During a telephone interview on April 9, 2025, at 2:37 PM, with a cadet in the Police Department [name of police department], the cadet stated he is only able to disclose limited information over the telephone regarding Patient 1’s case, the records indicate Patient 1 was reported missing on April 7, 2025, at 9:27 AM, and was found deceased by a responding police officer at 12:48 PM, roughly 3 hours after reported missing at [address where Patient found]which is about 2.5 miles away from the facility. The cadet indicated that if more detailed information is needed, a request should be made by mail or online. However, obtaining the requested information may take a significant amount of time.
During a review of the facility's policy and procedure (P&P) titled, "Safety and Supervision of Patients" dated July 2017, the P&P indicted, " ...Resident [Patient] supervision is a core component of the systems approach to safety. The type and frequency of resident [patient] supervision is determined by the individual resident's assessed needs and identified hazards in the environment …”

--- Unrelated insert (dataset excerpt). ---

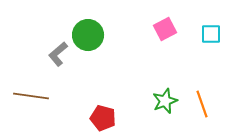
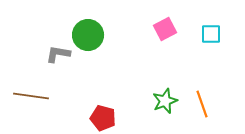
gray L-shape: rotated 50 degrees clockwise
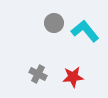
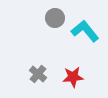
gray circle: moved 1 px right, 5 px up
gray cross: rotated 12 degrees clockwise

During a review of the facility's policy and procedure for Elopement and Wandering, dated February 29, 2024, it indicated " ... A Wander/Elopement assessment will be completed on all residents [patients] upon admission to the facility ..."
Conclusion:
In violation of the above cited standards, the facility failed to:
1. To follow the facility’s policy by not providing continuous one-on-one supervision (continuous monitoring of residents by a staff for safety reasons. This may involve staff members always staying within arm’s reach).
2. To follow the physician’s order by not applying wander guard (wander management system designed to help protect residents, particularly those with memory impairment, from elopement) to the patient.

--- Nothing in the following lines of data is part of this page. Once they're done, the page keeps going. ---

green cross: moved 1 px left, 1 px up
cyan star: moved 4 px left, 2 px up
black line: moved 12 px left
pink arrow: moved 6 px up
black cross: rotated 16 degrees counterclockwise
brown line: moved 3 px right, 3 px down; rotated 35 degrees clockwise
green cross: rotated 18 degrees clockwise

3.To follow facility’s policy of not completing a wander/elopement assessment risk to a patient upon admission to the facility.
4. Develop and implement a care plan for elopement.
These violations, jointly, separately or in any combination, presented either imminent danger that death or serious harm would result or a substantial probability that death or serious physical harm would result and constitutes a Class “A” violation.